What about administrative costs and overhead?
Waldman laments that adding all those extra people to the Medicare rolls will result in a tremendous increase in the bureaucracy needed to administer it. Again, he ignores that when it comes to Medicaid recipients, the bureaucracy already exists, and would just need to be shifted to deal with Medicare. As for Waldman’s claim that money will go to pay bureaucrats and not for patient care? Sorry doc. The Institute For Public Accuracy reported in July 2015 that Medicare’s overhead costs are typically around 2 percent, compared to the 12 to 14 percent that is typical for private insurers. There’s no reason to think that expanding Medicare would lead to increased administrative costs as a percentage of the total cost of the program.
While making his argument that bureaucracy will wipe out any potential savings, Waldman makes this curious statement:
Sanders boasts about all the costs we wouldn’t have to pay when Medicare-for-All eliminates health insurance. Apparently, he doesn’t understand that Medicare works through insurance companies. So, there will be no savings there.

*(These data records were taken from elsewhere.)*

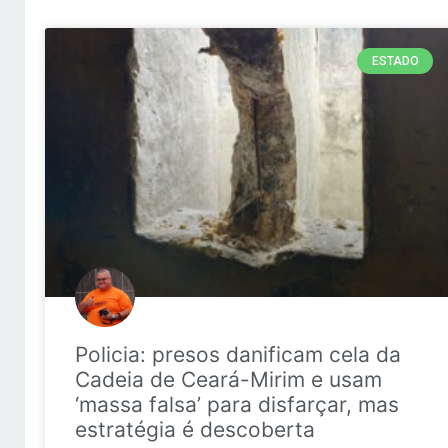
ESTADO
Policia: presos danificam cela da
Cadeia de Ceará-Mirim e usam
‘massa falsa’ para disfarçar, mas
estratégia é descoberta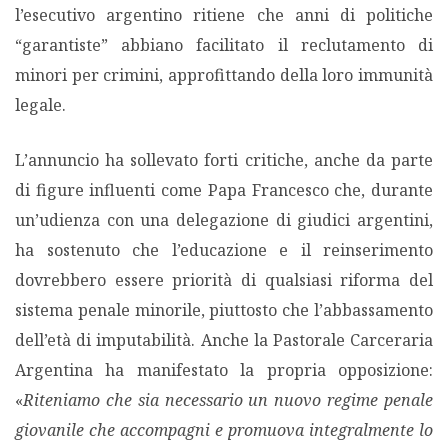
l’esecutivo argentino ritiene che anni di politiche
“garantiste” abbiano facilitato il reclutamento di
PODCAST EVENTI
minori per crimini, approfittando della loro immunità
legale.
AUTORI
L’annuncio ha sollevato forti critiche, anche da parte
di figure influenti come Papa Francesco che, durante
un’udienza con una delegazione di giudici argentini,
ha sostenuto che l’educazione e il reinserimento
dovrebbero essere priorità di qualsiasi riforma del
sistema penale minorile, piuttosto che l’abbassamento
dell’età di imputabilità. Anche la Pastorale Carceraria
Argentina ha manifestato la propria opposizione:
«
Riteniamo che sia necessario un nuovo regime penale
giovanile che accompagni e promuova integralmente lo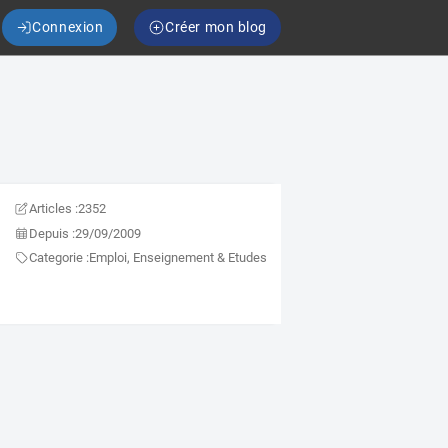
Connexion
Créer mon blog
Articles :
2352
Depuis :
29/09/2009
Categorie :
Emploi, Enseignement & Etudes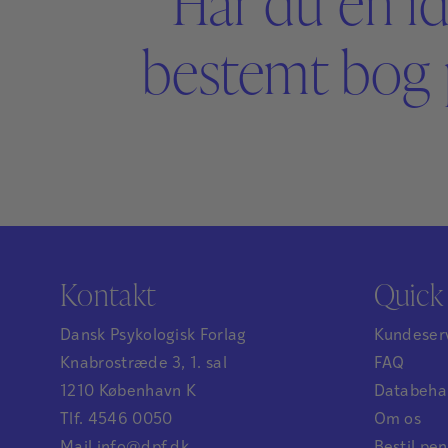
Har du en id
bestemt bog 
Kontakt
Quick 
Dansk Psykologisk Forlag
Kundeser
Knabrostræde 3, 1. sal
FAQ
1210 København K
Databehan
Tlf. 4546 0050
Om os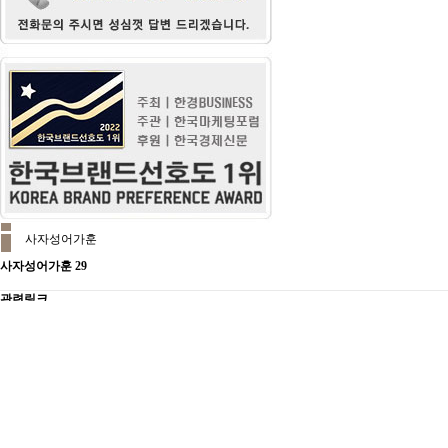
사자성어가훈
사자성어가훈 29
관련링크
목록
본문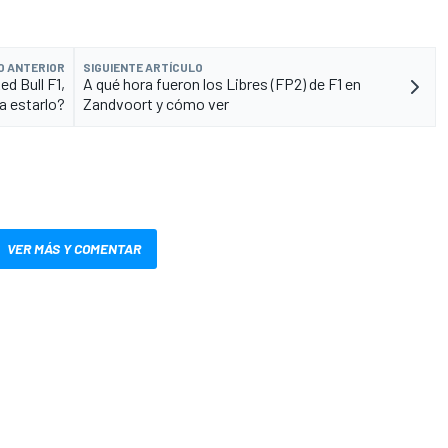
O ANTERIOR
SIGUIENTE ARTÍCULO
ed Bull F1,
A qué hora fueron los Libres (FP2) de F1 en
a estarlo?
Zandvoort y cómo ver
VER MÁS Y COMENTAR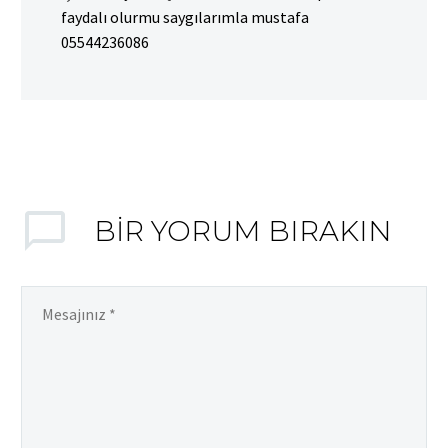
faydalı olurmu saygılarımla mustafa
05544236086
BIR YORUM BIRAKIN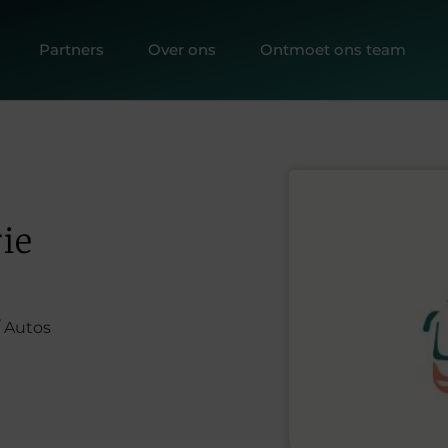
Partners
Over ons
Ontmoet ons team
ie
/ Autos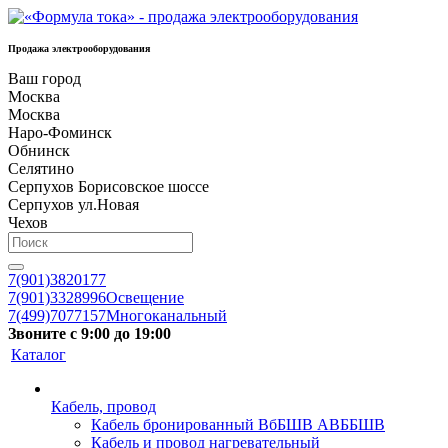
Продажа электрооборудования
Ваш город
Москва
Москва
Наро-Фоминск
Обнинск
Селятино
Серпухов Борисовское шоссе
Серпухов ул.Новая
Чехов
7(901)3820177
7(901)3328996
Освещение
7(499)7077157
Многоканальный
Звоните с 9:00 до 19:00
Каталог
Кабель, провод
Кабель бронированный ВбБШВ АВББШВ
Кабель и провод нагревательный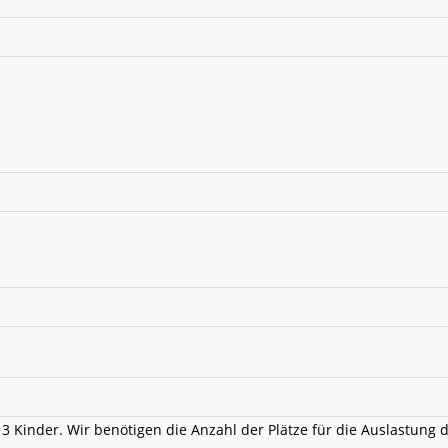
3 Kinder. Wir benötigen die Anzahl der Plätze für die Auslastung d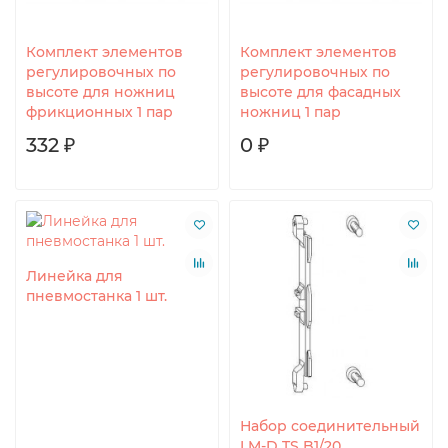
Комплект элементов
Комплект элементов
регулировочных по
регулировочных по
высоте для ножниц
высоте для фасадных
фрикционных 1 пар
ножниц 1 пар
332 ₽
0 ₽
Линейка для
пневмостанка 1 шт.
Набор соединительный
LM-D TS B1/20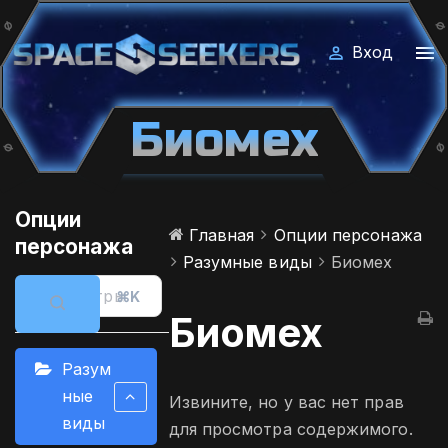
П
е
Вход
р
е
й
Биомех
т
и
к
Опции
с
Главная
Опции персонажа
персонажа
о
Разумные виды
Биомех
д
⌘K
е
Биомех
р
ж
Разум
и
ные
Извините, но у вас нет прав
м
виды
для просмотра содержимого.
о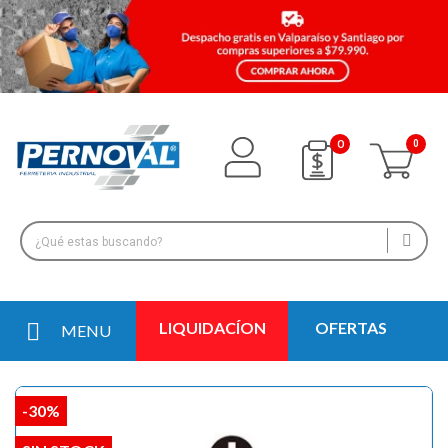
0
LIQUIDACÍON
OFERTAS
MENU
-30%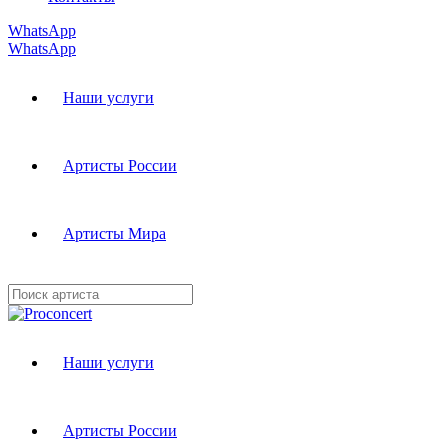
WhatsApp
WhatsApp
Наши услуги
Артисты России
Артисты Мира
Наши услуги
Артисты России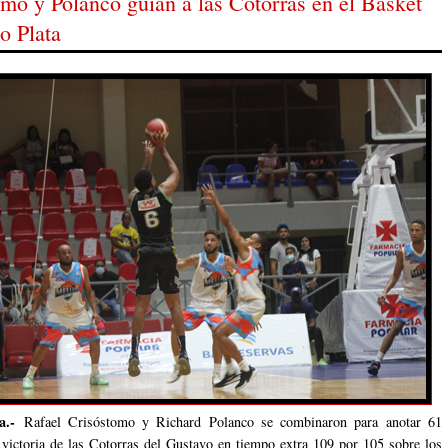
mo y Polanco guían a las Cotorras en el Basket
o Plata
a.-
Rafael Crisóstomo y Richard Polanco se combinaron para anotar 61
 victoria de las Cotorras del Gustavo en tiempo extra 109 por 105 sobre los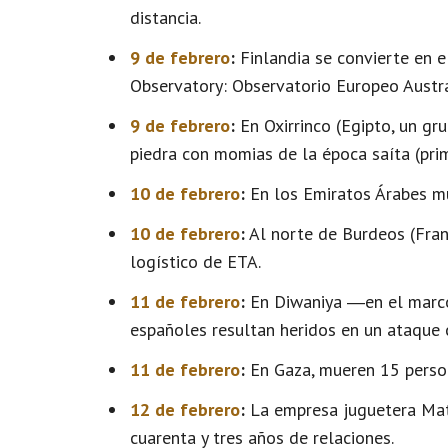
distancia.
9 de febrero
:
Finlandia se convierte en 
Observatory: Observatorio Europeo Austra
9 de febrero
:
En Oxirrinco (Egipto, un g
piedra con momias de la época saíta (prime
10 de febrero
:
En los Emiratos Árabes mu
10 de febrero
:
Al norte de Burdeos (Franc
logístico de ETA.
11 de febrero
:
En Diwaniya ―en el marco 
españoles resultan heridos en un ataque 
11 de febrero
:
En Gaza, mueren 15 person
12 de febrero
:
La empresa juguetera Matt
cuarenta y tres años de relaciones.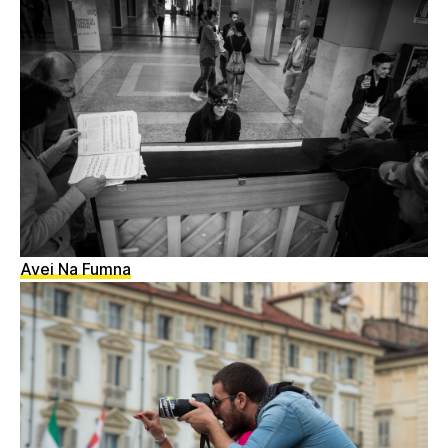
Avei Na Fumna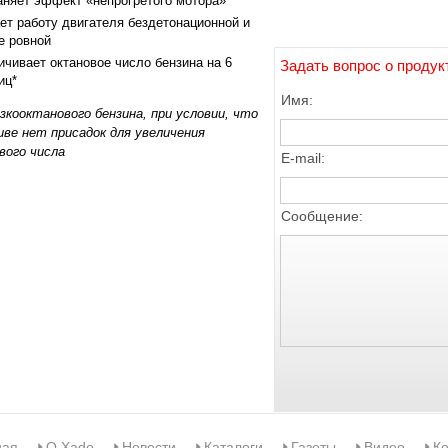
аняет эффект «непрогретого мотора»
ет работу двигателя бездетонационной и
е ровной
ичивает октановое число бензина на 6
Задать вопрос о продук
иц*
Имя:
изкооктанового бензина, при условии, что
иве нет присадок для увеличения
вого числа
E-mail:
Сообщение:
ная
О Xado
Новости
Каталоги
Газеты
Видео
Ко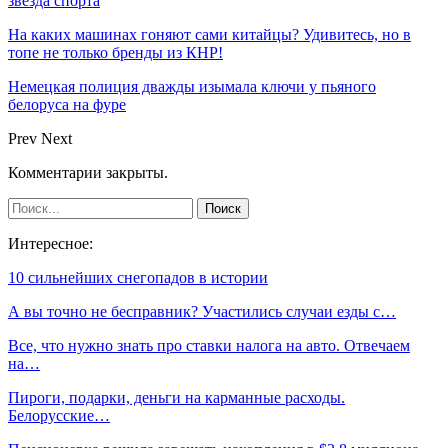
звезда спорта
На каких машинах гоняют сами китайцы? Удивитесь, но в
топе не только бренды из КНР!
Немецкая полиция дважды изымала ключи у пьяного
белоруса на фуре
Prev
Next
Комментарии закрыты.
Интересное:
10 сильнейших снегопадов в истории
А вы точно не бесправник? Участились случаи езды с…
Все, что нужно знать про ставки налога на авто. Отвечаем
на…
Пироги, подарки, деньги на карманные расходы.
Белорусские…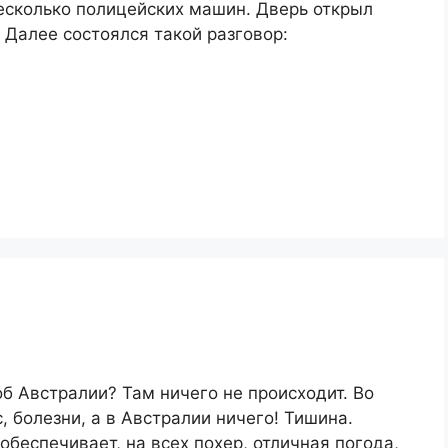
есколько полицейских машин. Дверь открыл
Далее состоялся такой разговор:
б Австралии? Там ничего не происходит. Во
, болезни, а в Австралии ничего! Тишина.
обеспечивает, на всех похер, отличная погода,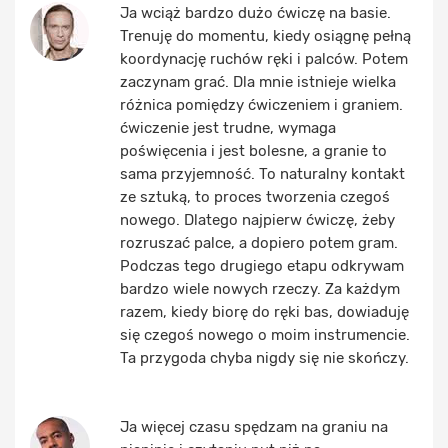
Ja wciąż bardzo dużo ćwiczę na basie.
Trenuję do momentu, kiedy osiągnę pełną
koordynację ruchów ręki i palców. Potem
zaczynam grać. Dla mnie istnieje wielka
różnica pomiędzy ćwiczeniem i graniem.
ćwiczenie jest trudne, wymaga
poświęcenia i jest bolesne, a granie to
sama przyjemność. To naturalny kontakt
ze sztuką, to proces tworzenia czegoś
nowego. Dlatego najpierw ćwiczę, żeby
rozruszać palce, a dopiero potem gram.
Podczas tego drugiego etapu odkrywam
bardzo wiele nowych rzeczy. Za każdym
razem, kiedy biorę do ręki bas, dowiaduję
się czegoś nowego o moim instrumencie.
Ta przygoda chyba nigdy się nie skończy.
Ja więcej czasu spędzam na graniu na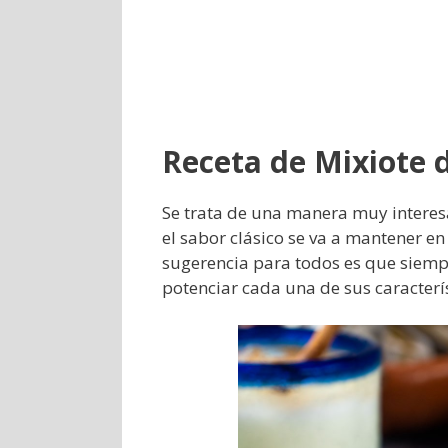
Receta de Mixiote d
Se trata de una manera muy interesa
el sabor clásico se va a mantener en
sugerencia para todos es que siemp
potenciar cada una de sus caracterís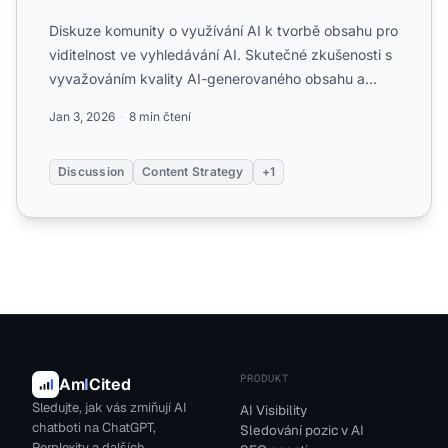
Diskuze komunity o využívání AI k tvorbě obsahu pro
viditelnost ve vyhledávání AI. Skutečné zkušenosti s
vyvažováním kvality AI-generovaného obsahu a
optimaliza...
Jan 3, 2026
8 min čtení
Discussion
Content Strategy
+1
PRODUKT
Am
I
Cited
Sledujte, jak vás zmiňují AI
AI Visibility
chatboti na ChatGPT,
Sledování pozic v AI
Perplexity a dalších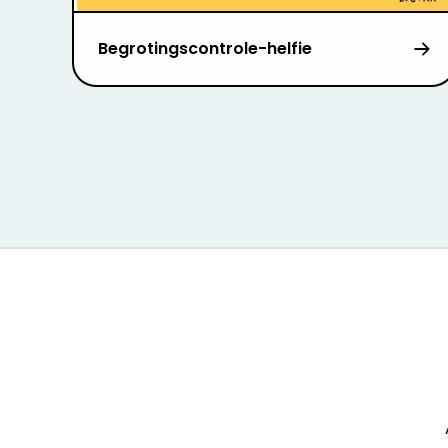
Begrotingscontrole-helfie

Waldman doesn’t explain what he means by that. Is he talking about optional Medicare supplement insurance, that people purchase to cover the things that Medicare doesn’t pay for? Or maybe he’s talking about the so-called “Medicare Advantage” program, started as an alternative to traditional Medicare and run by private insurers. That program has cost taxpayers more than traditional Medicare. The link that Waldman includes is of no help in figuring out what he is saying, as it leads to an article that doesn’t address his claim at all. The simple fact is that Waldman’s statement that Medicare “works through insurance companies” is a complete and total lie.
“Government takeover of health care” rears its head — again
Waldman concludes with a claim that is absolutely false — that “Medicare For All” means that “the doctor is a government employee. He or she works for Washington; not you.” Bernie’s plan is all about creating a national single payer for health care services. Doctors will continue to work as they do now. If they own their own practice, they will continue to own it. The same for hospitals. Non-profit public hospitals will still be non-profit public hospitals. Private hospitals will still be privately owned. The federal government is not going to take over any of those things. What will happen is that instead of your doctor having one set of paperwork to fill out for Medicare, another for Medicaid, another for Blue Cross, another for Aetna, another for United Health Care, etc, etc, he or she will only have to worry about paperwork for Medicare. But hey, scaring people with this “government takeover of health care” and “pull the plug on grandma” bunk has worked before, so why not bring it back again?
Is Bernie’s Medicare plan perfect? No. What plan or proposal is at the very beginning? But it takes a major leap forward in addressing many of the issues in our health care payment system, and would eventually put Americans in line with most of our western allies when it comes to health care. The main losers would be people like Deane Waldman, who make their money off of convincing others that improving their access to health care is somehow a bad idea.